III. Anecdote of John Padgett: teaching a course with Harrison White

Padgett started the presentation of the forthcoming book by telling a story about the time he spent at Harvard with Harrison White. “I took a job at Harvard because Harrison sweet-talk me”, said Padgett. “Before even telling me how much I would earn, he was explaining me how much I would learn and inviting me to teach a course with him in the following academic semester. As a young scholar, I could not resist”. Long before the course started, Padgett came to know that the title will be something sufficiently broad and abstract that anything could fit into it – “topics in social organization”. Months later, concerned with the fact that the new academic semester was about to start, Padgett asked Harrison what they were going to teach in this course. To which Harrison replied: “Oh don’t worry, we’ll figure that out later.” To his surprise, Harrison continued to give a similar answer each time he tried to ask him during the following weeks. Only two days before the course was scheduled to start, Padgett came to Harrison again and said, “Harrison….shouldn’t we have a syllabus for the course?. “Oh yes, of course, a syllabus….I will take care of that,” Harrison replied.

Padgett arrived to the first class and introduced himself to around 30 students who have showed up. A few minutes later, Harrison came into the classroom and said: “This is how it works: there is no syllabus for the course. So you will have to create your own. The homework for our next class will be to bring the best 10 books that you have read in your life.”
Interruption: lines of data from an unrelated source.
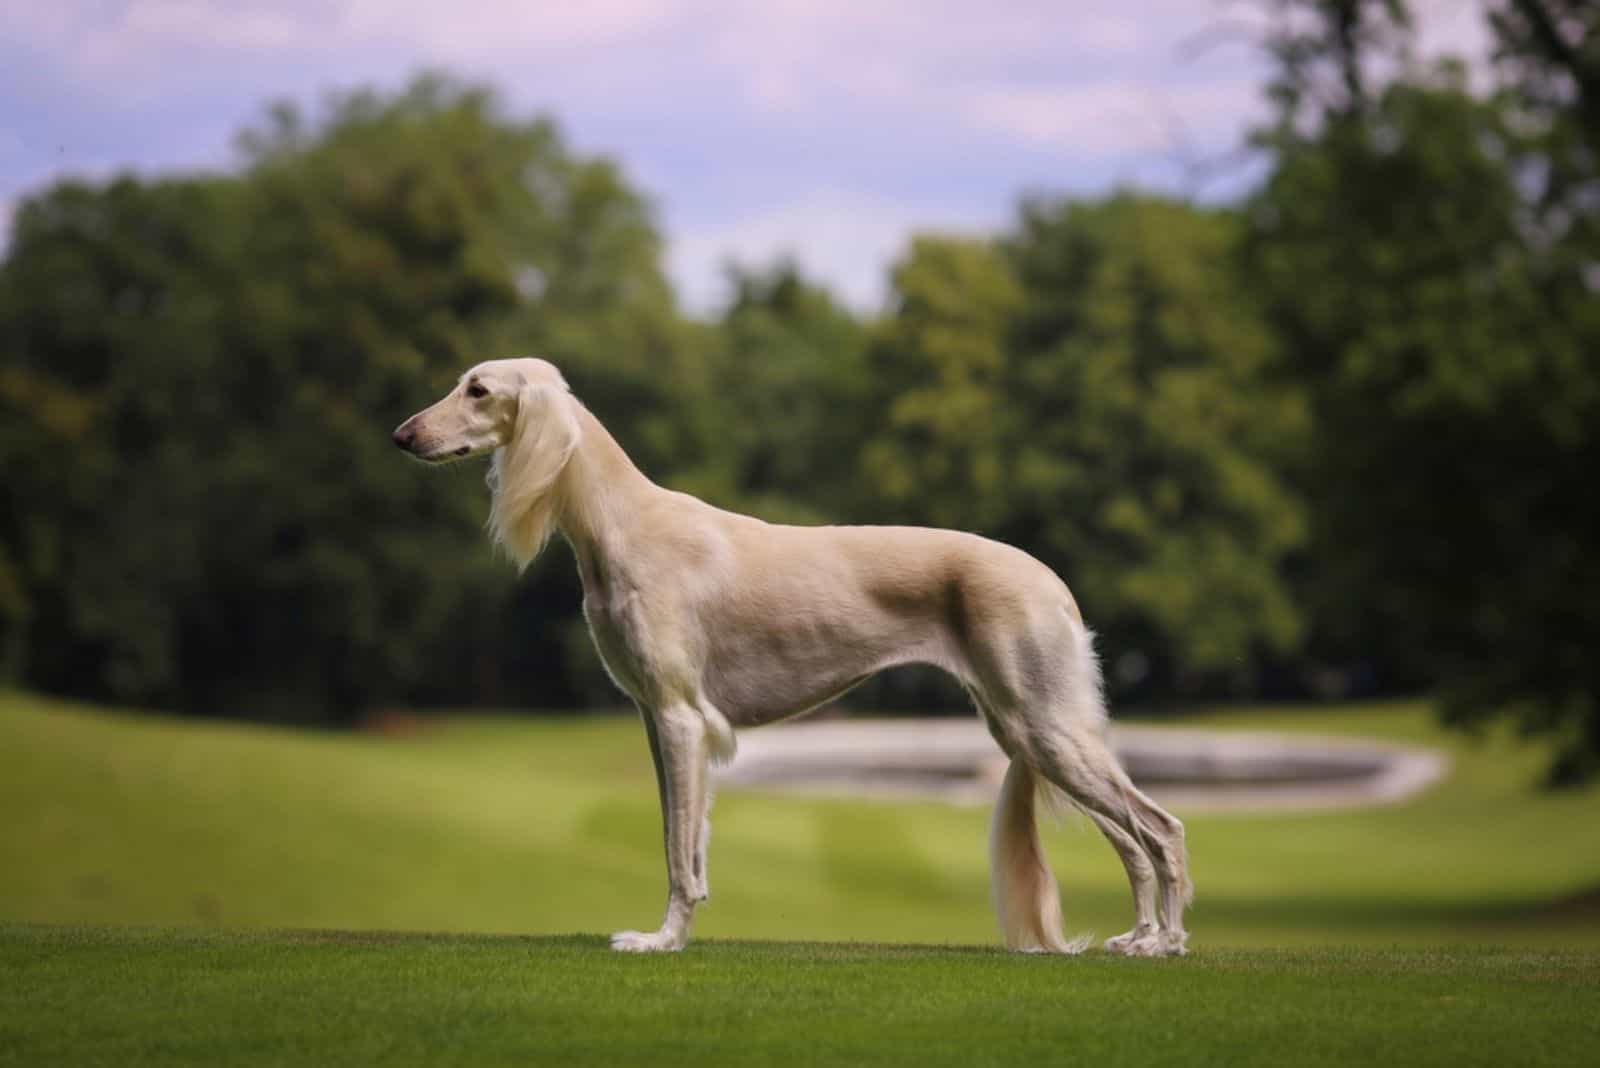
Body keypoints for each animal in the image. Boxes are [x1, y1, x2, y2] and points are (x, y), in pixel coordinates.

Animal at [395, 361, 1196, 959]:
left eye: (478, 389)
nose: (402, 434)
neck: (624, 523)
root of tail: (1053, 582)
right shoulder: (659, 720)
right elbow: (680, 840)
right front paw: (674, 931)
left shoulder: (681, 717)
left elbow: (678, 854)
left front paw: (662, 941)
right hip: (1030, 727)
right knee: (1131, 838)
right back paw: (1141, 937)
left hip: (1042, 725)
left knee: (1159, 828)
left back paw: (1166, 941)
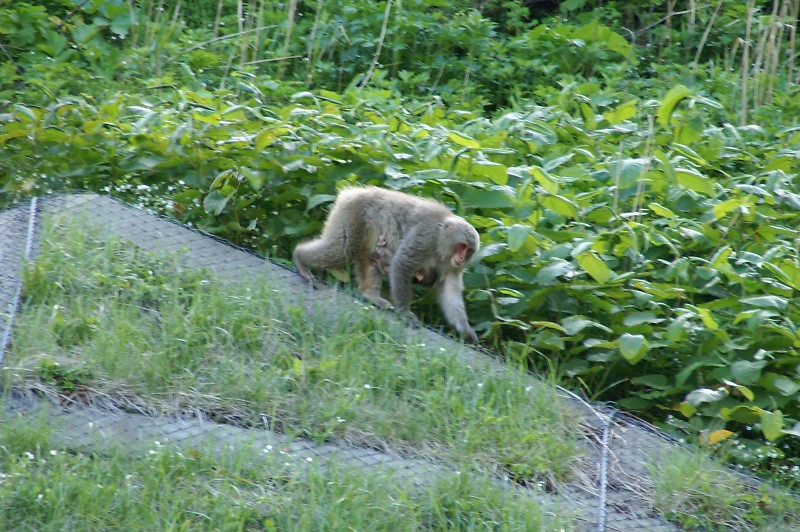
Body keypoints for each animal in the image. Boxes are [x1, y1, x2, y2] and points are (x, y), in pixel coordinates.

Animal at [293, 186, 480, 343]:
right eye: (462, 246)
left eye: (468, 250)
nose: (461, 258)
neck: (440, 241)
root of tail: (353, 193)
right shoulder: (425, 237)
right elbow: (403, 264)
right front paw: (405, 312)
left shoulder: (451, 266)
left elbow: (450, 292)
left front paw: (465, 330)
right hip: (351, 214)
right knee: (342, 250)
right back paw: (300, 258)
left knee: (369, 258)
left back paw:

The following week, Padgett had carefully selected 10 books from his library. Biased by his former training at the Michigan School, many of his books were part of his “Herbert Simon collection”. Harrison’s collection, instead, consisted of obscured books that examined, for instance, the social life of some remote African tribe or that described the evolution of the taxation system in the US. In silence, picking up one of Harrison’s book, Padgett thought to himself: “Can this really be one of the best 10 books he has ever read!?”

Harrison followed to explain to the now 20 students that remained in the class the purpose of their weekly meetings: “we will choose 10 books out of all these books that we all have brought. And our assignment for each class will be to read one book a week. The idea will not be to talk about the theory that is in these books, but to develop a theory ourselves building on the content of the books.”

As Padgett indicated, only 10 students came to third class. But the life of those 10 was changed by that course. The group engaged with the content of the books in tremendously powerful ways. Rather than trying to understand the content of the books, they embarked on the task of constructing their own theory from them. In short, the course provided them with the opportunity to learn what theorizing means, its challenges and difficulties. As Padgett remembers, “Most of the class was nonsense. But occasionally some brilliant sparks emerged out of our conversation.” “The course reminded us the questions that arise from the process of theorizing are more  important than the answers that different theories might provide.”

M. Pilar Opazo


[1] The use of the concept “autocatalysis” might be of particular interest to organizational scholars familiar with Luhmann’s theory and his application of Matura and Varela’s concept of “autopoiesis”.